Page images and extracted text

------------

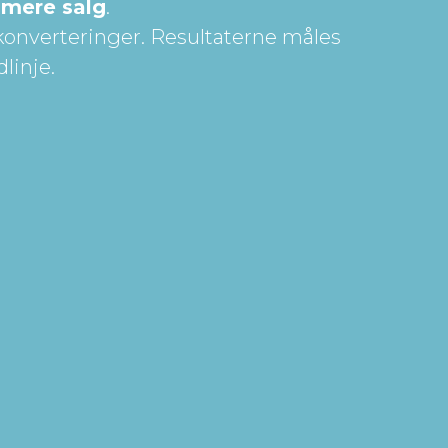
mere salg
.
 konverteringer. Resultaterne måles
linje.
.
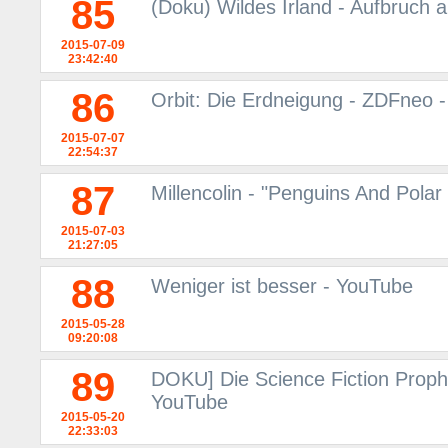
85
(Doku) Wildes Irland - Aufbruch 
2015-07-09
23:42:40
86
Orbit: Die Erdneigung - ZDFneo -
2015-07-07
22:54:37
87
Millencolin - "Penguins And Pola
2015-07-03
21:27:05
88
Weniger ist besser - YouTube
2015-05-28
09:20:08
89
DOKU] Die Science Fiction Proph
YouTube
2015-05-20
22:33:03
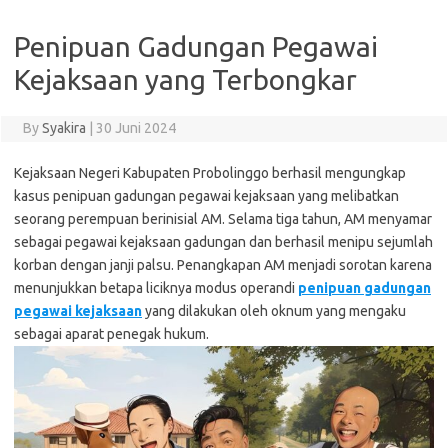
Penipuan Gadungan Pegawai
Kejaksaan yang Terbongkar
By
Syakira
|
30 Juni 2024
Kejaksaan Negeri Kabupaten Probolinggo berhasil mengungkap
kasus penipuan gadungan pegawai kejaksaan yang melibatkan
seorang perempuan berinisial AM. Selama tiga tahun, AM menyamar
sebagai pegawai kejaksaan gadungan dan berhasil menipu sejumlah
korban dengan janji palsu. Penangkapan AM menjadi sorotan karena
menunjukkan betapa liciknya modus operandi
penipuan gadungan
pegawai kejaksaan
yang dilakukan oleh oknum yang mengaku
sebagai aparat penegak hukum.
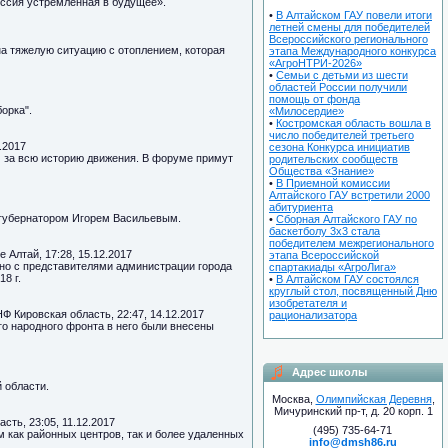
оссия устремленная в будущее».
•
В Алтайском ГАУ повели итоги
летней смены для победителей
Всероссийского регионального
а тяжелую ситуацию с отоплением, которая
этапа Международного конкурса
«АгроНТРИ-2026»
•
Семьи с детьми из шести
областей России получили
помощь от фонда
орка".
«Милосердие»
•
Костромская область вошла в
число победителей третьего
.2017
сезона Конкурса инициатив
 за всю историю движения. В форуме примут
родительских сообществ
Общества «Знание»
•
В Приемной комиссии
Алтайского ГАУ встретили 2000
абитуриента
 губернатором Игорем Васильевым.
•
Сборная Алтайского ГАУ по
баскетболу 3х3 стала
победителем межрегионального
 Алтай, 17:28, 15.12.2017
этапа Всероссийской
но с представителями администрации города
спартакиады «АгроЛига»
8 г.
•
В Алтайском ГАУ состоялся
круглый стол, посвященный Дню
изобретателя и
НФ Кировская область, 22:47, 14.12.2017
рационализатора
о народного фронта в него были внесены
Адрес школы
 области.
Москва,
Олимпийская Деревня
,
Мичуринский пр-т, д. 20 корп. 1
сть, 23:05, 11.12.2017
(495) 735-64-71
 как районных центров, так и более удаленных
info@dmsh86.ru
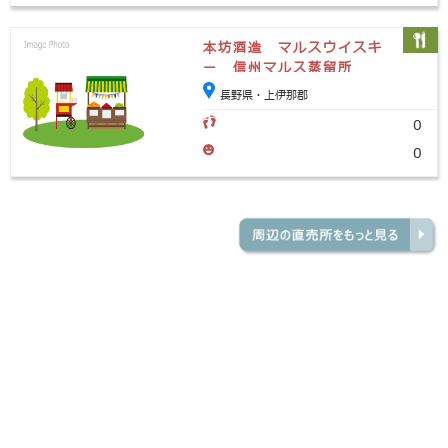
本坊酒造 マルスウイスキ
ー 信州マルス蒸留所
長野県・上伊那郡
0
0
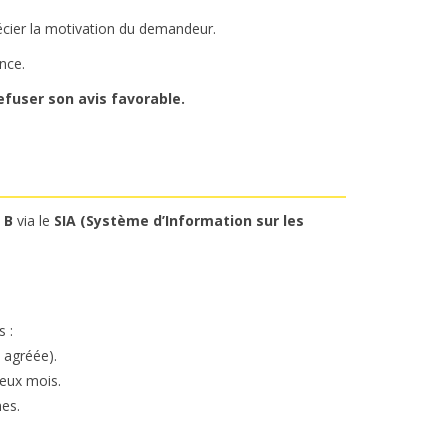
cier la motivation du demandeur.
nce.
efuser son avis favorable.
 B
via le
SIA (Système d’Information sur les
 :
 agréée).
eux mois.
es.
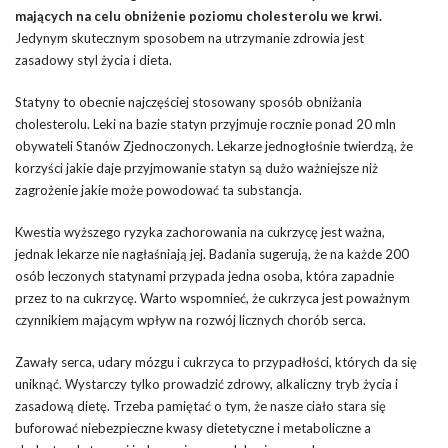
mających na celu obniżenie poziomu cholesterolu we krwi.
Jedynym skutecznym sposobem na utrzymanie zdrowia jest
zasadowy styl życia i dieta.
Statyny to obecnie najczęściej stosowany sposób obniżania
cholesterolu. Leki na bazie statyn przyjmuje rocznie ponad 20 mln
obywateli Stanów Zjednoczonych. Lekarze jednogłośnie twierdzą, że
korzyści jakie daje przyjmowanie statyn są dużo ważniejsze niż
zagrożenie jakie może powodować ta substancja.
Kwestia wyższego ryzyka zachorowania na cukrzycę jest ważna,
jednak lekarze nie nagłaśniają jej. Badania sugerują, że na każde 200
osób leczonych statynami przypada jedna osoba, która zapadnie
przez to na cukrzycę. Warto wspomnieć, że cukrzyca jest poważnym
czynnikiem mającym wpływ na rozwój licznych chorób serca.
Zawały serca, udary mózgu i cukrzyca to przypadłości, których da się
uniknąć. Wystarczy tylko prowadzić zdrowy, alkaliczny tryb życia i
zasadową dietę. Trzeba pamiętać o tym, że nasze ciało stara się
buforować niebezpieczne kwasy dietetyczne i metaboliczne a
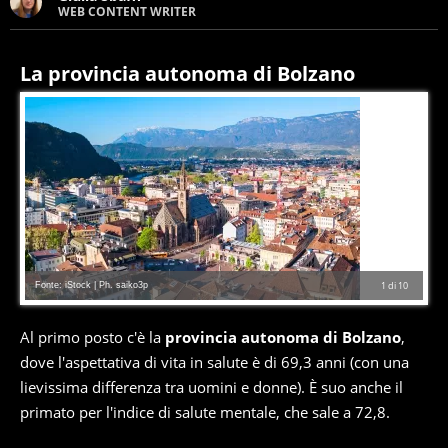
WEB CONTENT WRITER
Web content writer appassionata di belle storie e di
viaggi, scrive da quando ne ha memoria. Curiosa per
natura, le piace tenersi informata su ciò che accade
La provincia autonoma di Bolzano
intorno a lei.
Fonte: iStock | Ph. saiko3p
1
di
10
Al primo posto c'è la
provincia autonoma di Bolzano
,
dove l'aspettativa di vita in salute è di 69,3 anni (con una
lievissima differenza tra uomini e donne). È suo anche il
primato per l'indice di salute mentale, che sale a 72,8.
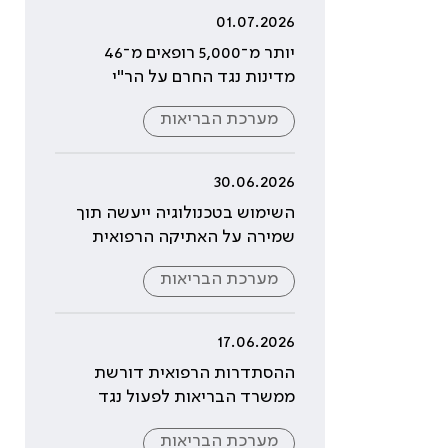
01.07.2026
יותר מ־5,000 רופאים מ־46
מדינות נגד החרם על הר"י
מערכת הבריאות
30.06.2026
השימוש בטכנולוגיה ייעשה תוך
שמירה על האתיקה הרפואית
מערכת הבריאות
17.06.2026
ההסתדרות הרפואית דורשת
ממשרד הבריאות לפעול נגד
התחזויות לרופאים
מערכת הבריאות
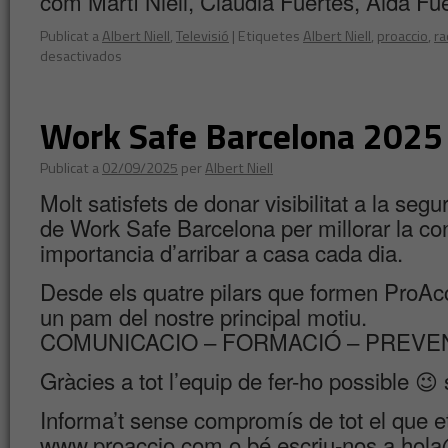
com Martí Niell, Clàudia Fuertes, Aida Fuen
Publicat a
Albert Niell
,
Televisió
|
Etiquetes
Albert Niell
,
proaccio
,
ra
desactivados
Work Safe Barcelona 2025 
Publicat a
02/09/2025
per
Albert Niell
Molt satisfets de donar visibilitat a la segu
de Work Safe Barcelona per millorar la con
importancia d’arribar a casa cada dia.
Desde els quatre pilars que formen ProAc
un pam del nostre principal motiu.
COMUNICACIO – FORMACIÓ – PREVE
Gràcies a tot l’equip de fer-ho possible 😉
Informa’t sense compromís de tot el que et
www.proaccio.com o bé escriu-nos a hol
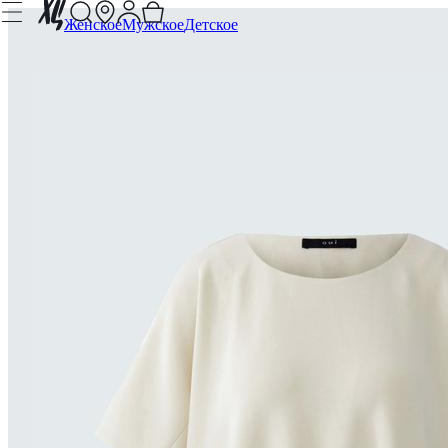
Женское
Мужское
Детское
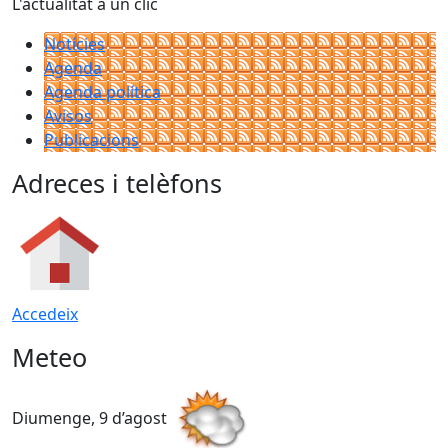
L'actualitat a un clic
Notícies
Agenda
Agenda política
Avisos
Publicacions
Adreces i telèfons
Accedeix
Meteo
Diumenge, 9 d’agost
D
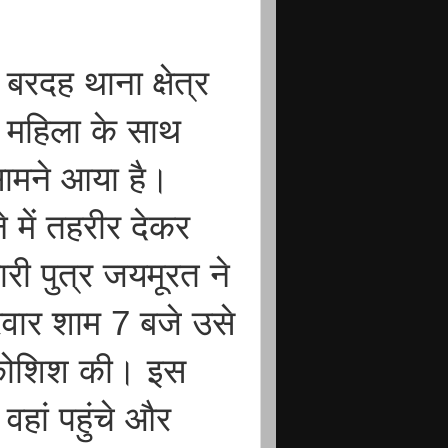
रदह थाना क्षेत्र
या महिला के साथ
ामने आया है।
े में तहरीर देकर
ारी पुत्र जयमूरत ने
रवार शाम 7 बजे उसे
ी कोशिश की। इस
वहां पहुंचे और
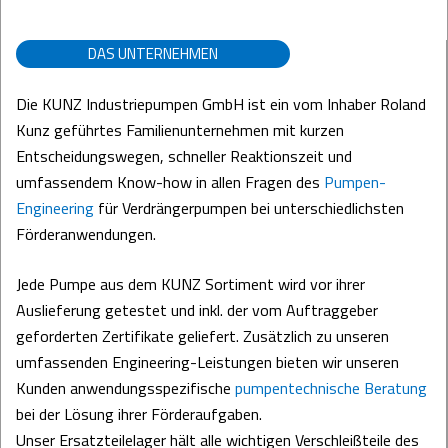
DAS UNTERNEHMEN
Die KUNZ Industriepumpen GmbH ist ein vom Inhaber Roland
Kunz geführtes Familienunternehmen mit kurzen
Entscheidungswegen, schneller Reaktionszeit und
umfassendem Know-how in allen Fragen des
Pumpen-
Engineering
für Verdrängerpumpen bei unterschiedlichsten
Förderanwendungen.
Jede Pumpe aus dem KUNZ Sortiment wird vor ihrer
Auslieferung getestet und inkl. der vom Auftraggeber
geforderten Zertifikate geliefert. Zusätzlich zu unseren
umfassenden Engineering-Leistungen bieten wir unseren
Kunden anwendungsspezifische
pumpentechnische Beratung
bei der Lösung ihrer Förderaufgaben.
Unser Ersatzteilelager hält alle wichtigen Verschleißteile des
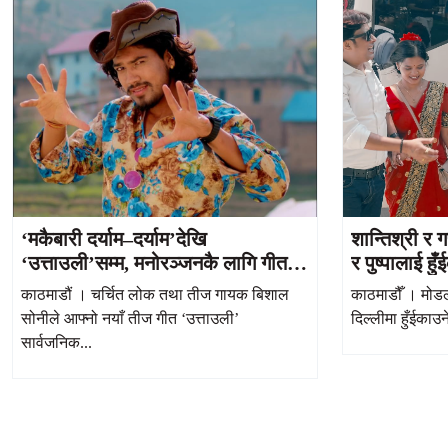
‘मकैबारी दर्याम–दर्याम’देखि
शान्तिश्री र 
‘उत्ताउली’सम्म, मनोरञ्जनकै लागि गीत
र पुष्पालाई हु
बनाउँछु : बिशाल सोनी
काठमाडौं । चर्चित लोक तथा तीज गायक बिशाल
काठमाडौँ । मोडल 
सोनीले आफ्नो नयाँ तीज गीत ‘उत्ताउली’
दिल्लीमा हुँईकाउन
सार्वजनिक...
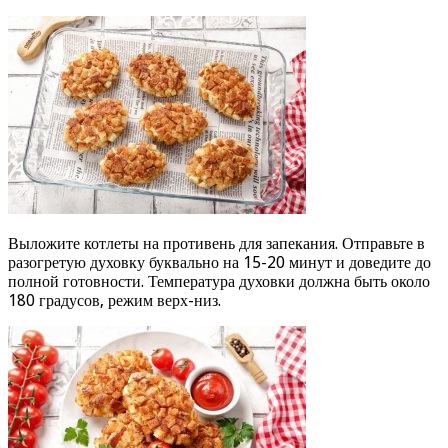
Выложите котлеты на противень для запекания. Отправьте в
разогретую духовку буквально на 15-20 минут и доведите до
полной готовности. Температура духовки должна быть около
180 градусов, режим верх-низ.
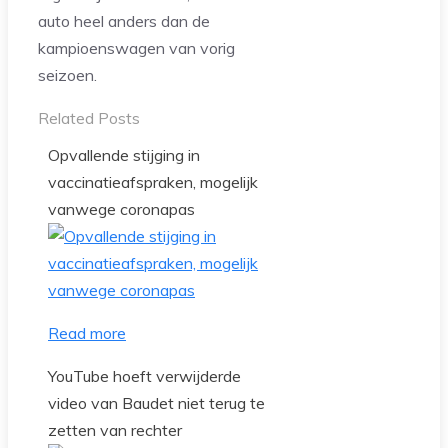
auto heel anders dan de
kampioenswagen van vorig
seizoen.
Related Posts
Opvallende stijging in
vaccinatieafspraken, mogelijk
vanwege coronapas
Read more
YouTube hoeft verwijderde
video van Baudet niet terug te
zetten van rechter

------------

--- Aim of the exercise ---
Report every line of the data in which "yang" appears.

--- Response to the exercise ---
Kejaksaan yang Terbongkar
kasus penipuan gadungan pegawai kejaksaan yang melibatkan
yang dilakukan oleh oknum yang mengaku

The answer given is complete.